Dream sequences, if they need to be used, ought to be used to build a character’s psyche, and not reveal plot information. Usually, there should be no need for more than one, let alone three. Honestly, it just feels as though this movie cheated.
It definitely did too much to try and set up subsequent films; as promised, we get a brief look at Cyborg, the Flash, and Aquaman, but these glimpses take away from what’s going on. Essentially, Batman v. Superman was put on hold just to show us brief character trailers for Justice League. This gets in the way of the film standing alone.
Anyhow, those were my major gripes. Other than that, the performances were pretty good, and the title fight was pretty cool.
I do look forward to seeing more Wonder Woman in the future. As I said before, Gal Gadot performs well. It should be great to see the character finally getting a film of her own. A picture was recently released of Wonder Woman and other Amazonians, and it looks pretty cool.
10 Cloverfield Lane
In my Captain’s Log for January, I mentioned the viral marketing of the film 10 Cloverfield Lane, which was announced only months before its theatrical release. I had the pleasure of going to see it, and let me tell you, it was worth the watch.
For those who did not see the film Cloverfield, fear not. The connection is only in name and theme. By titling it 10 Cloverfield Lane, the writers play with the motif of monsters, and also helps to establish a post-apocalyptic setting. The use of the Cloverfield name is more for establishing tone than it is any kind of franchise continuity.

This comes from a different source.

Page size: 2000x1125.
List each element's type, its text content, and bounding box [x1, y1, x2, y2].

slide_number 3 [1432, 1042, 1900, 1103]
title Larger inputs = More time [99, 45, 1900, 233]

But that’s not the point. This movie does beautiful things with tension and mystery. The plot centers around Michelle (Mary Elizabeth Winstead), Howard (the illustrious John Goodman), and Emmett (John Gallagher Jr.). Howard has built an apocalypse bunker, where he has brought Michelle, whom he discovers unconscious after a car accident. Michelle is our main character, and as she was unconscious during the apocalyptic event, she, and therefore the audience, are left to wonder if it ever truly happened. For the duration of the movie, the audience is made to wonder if there truly was something that happened, or if Howard is just a predatory person, keeping Michelle in the bunker for his own amusement. This tension, with beautiful use of misdirection, propels the movie towards an amazing conclusion, complete with a wonderful character arc.
If 10 Cloverfield Lane is any indication of the kind of movies we’ll see in 2016, then we’re in for a good year.

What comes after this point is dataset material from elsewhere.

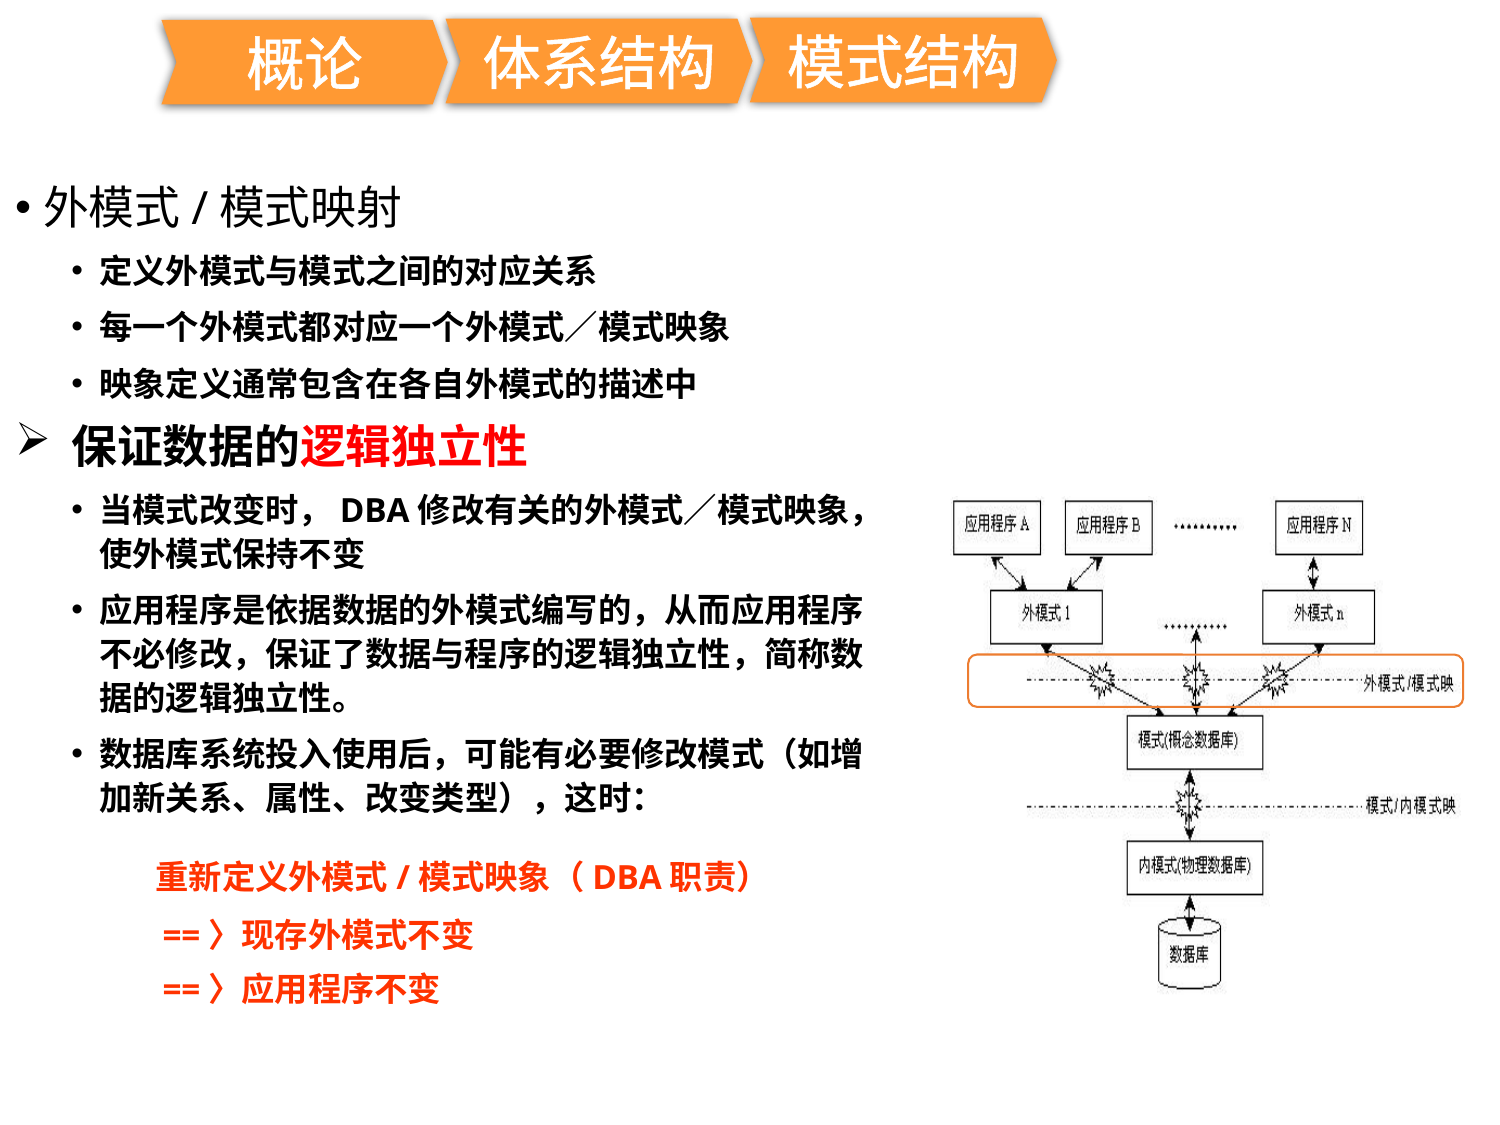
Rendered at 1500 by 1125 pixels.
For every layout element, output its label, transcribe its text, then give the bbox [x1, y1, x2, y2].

Well, that was this month’s Captain’s Log. I’m sorry if you’re not a fan of superheroes, in which case you likely skipped 90-100% of the above content.

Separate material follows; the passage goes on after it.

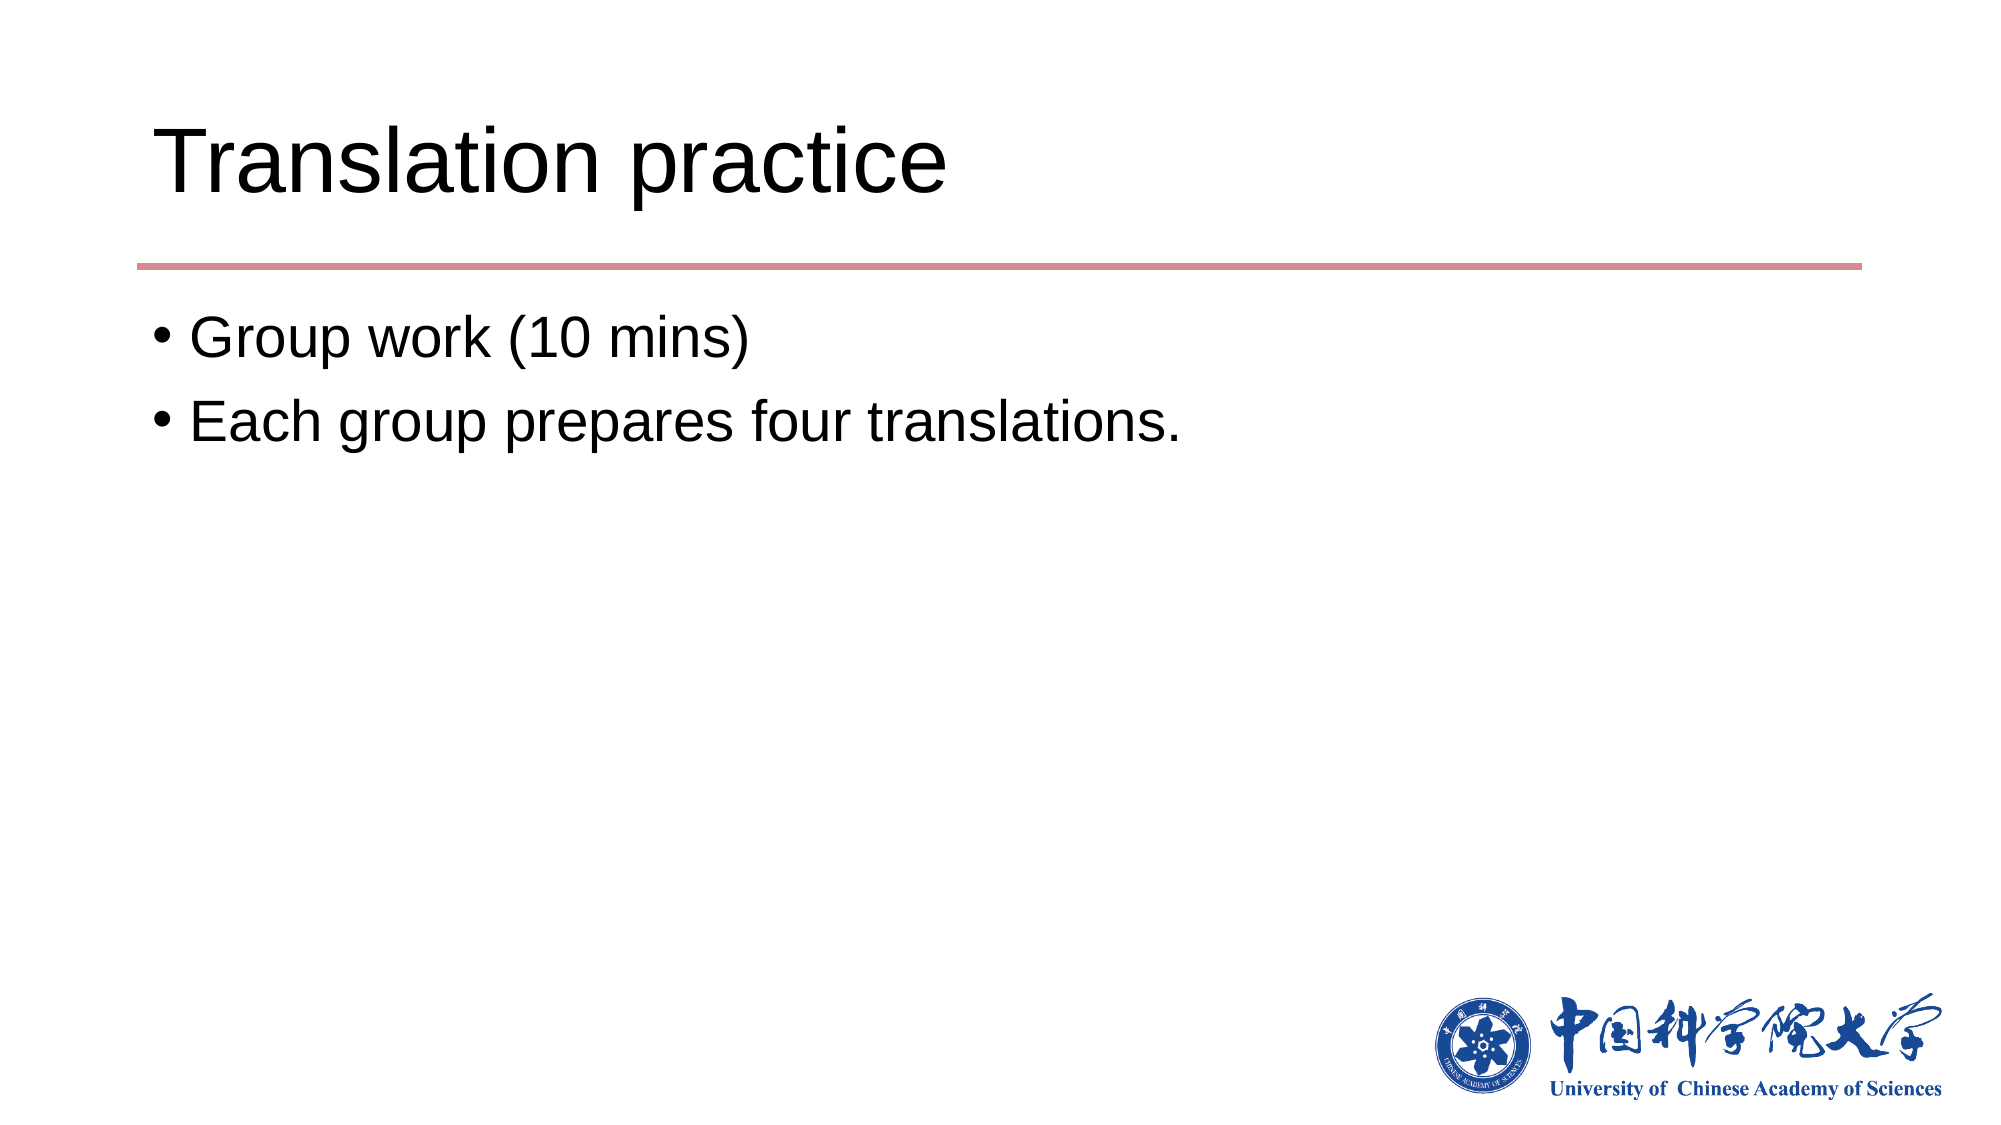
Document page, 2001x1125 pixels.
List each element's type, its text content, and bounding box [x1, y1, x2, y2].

list Group work (10 mins) Each group prepares four translations. [137, 299, 1863, 1014]
title Translation practice [137, 59, 1863, 267]
picture [1435, 993, 1942, 1100]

I’ve been trying to one post a week since the New Year, and I’ve kept to that goal for the most part, but due to the end of the semester coming to an end, there might be fewer posts in April. In January, I took a trip to Walt Disney World, so expect posts about that. Thanks for bearing with me.
On a very serious note, the world has seen a tremendous amount of tragedy recently. Notably in Brussels and Lahore. There’s so much hate in the world, and I only hope that we may one day eventually overcome it.